Mechanisms of the transfer hydroformylation catalyzed by rhodium, cobalt, and iridium complexes: Insights from density functional theory study

Abstract

The mechanisms of the transfer hydroformylation reactions catalyzed by rhodium, cobalt, and iridium complexes were studied by using the density functional theory. There are nine stages in each catalytic cycle: oxidation addition and C−H activation, hydrogen transfer and benzoic acid dissociation, anti-insertion reaction (decarbonylation), β-H elimination, nucleophilic substitution 1 (SN1) of ligand, C=C insertion, C=O insertion, coordination of benzoic acid and hydrogen transfer, and reductive elimination and aldehyde dissociation for catalyst regeneration.
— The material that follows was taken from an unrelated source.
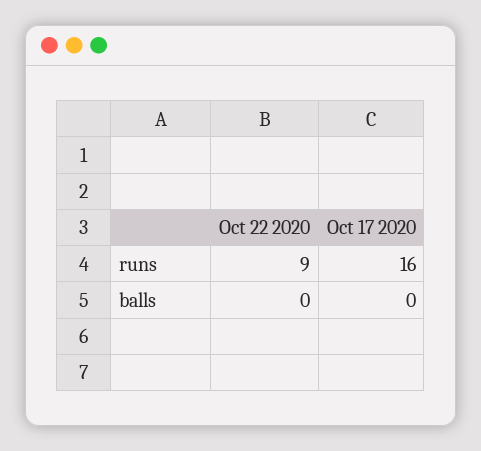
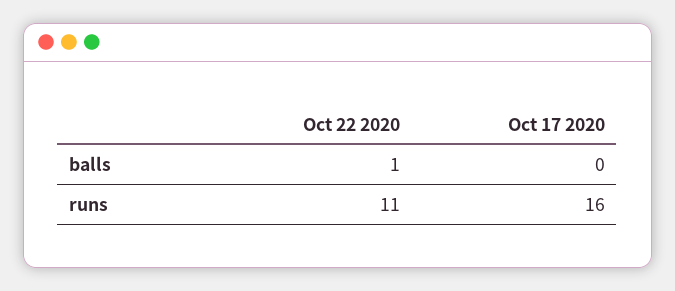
Oct 22 2020, runs: 9 -> 11
Oct 22 2020, balls: 0 -> 1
The total free energy barriers of the reactions catalyzed by Rh, Co and Ir complexes are 25.1 (3Rh → TS11,12-Rh), 27.3 (1Co → TS5,6-Co) and 41.5 (14Ir → TS14,1-Ir) kcal/mol, respectively. Such barriers indicate that the newly proposed cobalt complex could be a potential low-cost catalyst for the transfer hydroformylation reaction under mild conditions. The electronic structures of key intermediates and transition states in the reactions were analyzed by using the natural bond orbital theory and the Multiwfn program.